Hong Kong Radio's program quality is quite good. One of the programs "five thousand years of China" shows historical stories in the form of sitcoms and narratives. From the legendary era to the Republic of China, it was first broadcast in 1983 to 2000. It is a very long-lived program. The voice of the version that can be found online is very fuzzy, but all the programs can be listened to online on its website of "five thousand years of China online". Although you can listen online, you need science to go online, and you can't continue listening after the online listening is interrupted. It's hard. Therefore, I think of using the crawler from Python to download all the programs and listen slowly.
Analyze Html page
Open the review element in the browser to find the link tag of the audio, and find that the links are all in the a tag of class. Listen button. Just navigate to the tag, take out text as the file name, and use href as the download url.
code implementation
The code is very simple.
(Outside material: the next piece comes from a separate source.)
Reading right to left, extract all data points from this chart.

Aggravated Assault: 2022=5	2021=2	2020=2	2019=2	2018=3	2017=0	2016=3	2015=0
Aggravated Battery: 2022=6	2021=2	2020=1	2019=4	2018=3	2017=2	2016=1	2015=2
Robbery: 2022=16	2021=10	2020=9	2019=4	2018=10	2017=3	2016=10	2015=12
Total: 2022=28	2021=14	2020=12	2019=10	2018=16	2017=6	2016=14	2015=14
First, the main structure is as follows:
''' //Download 5000 years of China ''' from bs4 import BeautifulSoup import requests,urllib,re import time import aiohttp import asyncio import os async def main(): start_page = 1 while True: url = 'http://rthk9.rthk.hk/chiculture/fivethousandyears/subpage{0}.htm'.format(start_page) soup = await getUrl(url) #take html content if not soup.title: return #Until nothing exits title = soup.title.text title = title[title.rfind(' ')+1:] listenbutton = soup.select(".listen-button") #Find out all.listen-button Class labels #according to title Create the corresponding folder rootPath = './Five thousand years of China/' if not os.path.exists(rootPath + title): os.makedirs(rootPath + title) for l in listenbutton: if l.text != "": href = l['href'] filename = str(title) +'_' + str(l.text) if filename.find('Ad') > -1 await download(filename=filename,url=href,title=title) #Download voice
start_page += 1 #next page asyncio.run(main())
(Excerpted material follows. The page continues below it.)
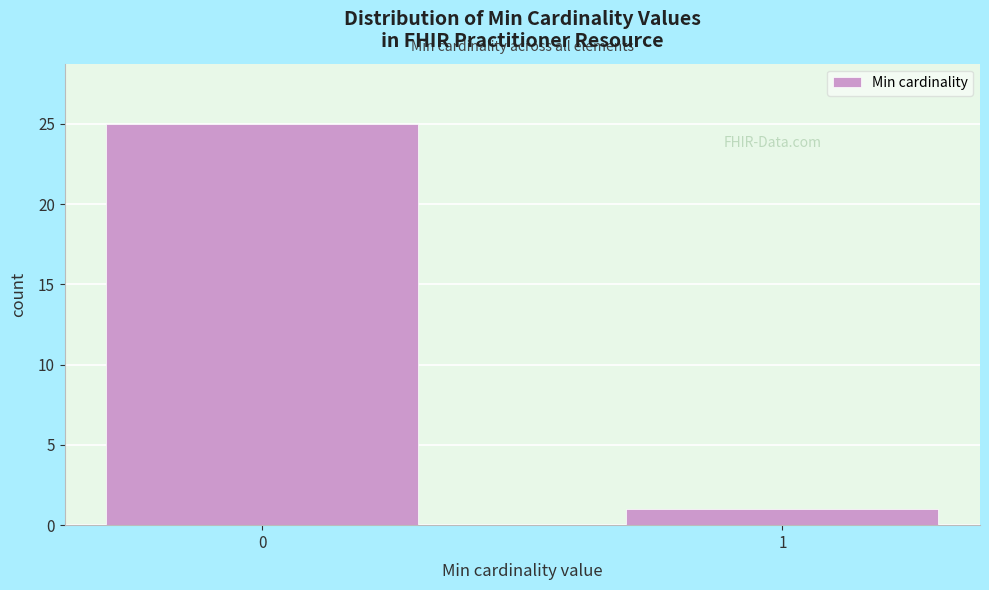

Reading left to right, extract all data points from this chart.

0=25	1=1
Where asynchronous function (coroutine) getUrl:
async def getUrl(url): async with aiohttp.ClientSession() as session: #Due to need science Online, so you need a local agent async with session.get(url,proxy='http://127.0.0.1:1080') as resp: wb_data = await resp.text() soup = BeautifulSoup(wb_data,'lxml') return soup
download voice function asynchronously:
async def download(url,filename,title): file_name = './Five thousand years of China/{0}/{1}'.format(title,filename + '.mp3') async with aiohttp.ClientSession() as session: async with session.get(url,proxy='http://127.0.0.1:1080') as resp: with open(file_name, 'wb') as fd: while True: chunk = await resp.content.read() if not chunk: break fd.write(chunk)
Thanks to the asynchronous IO mode, you can download one page soon.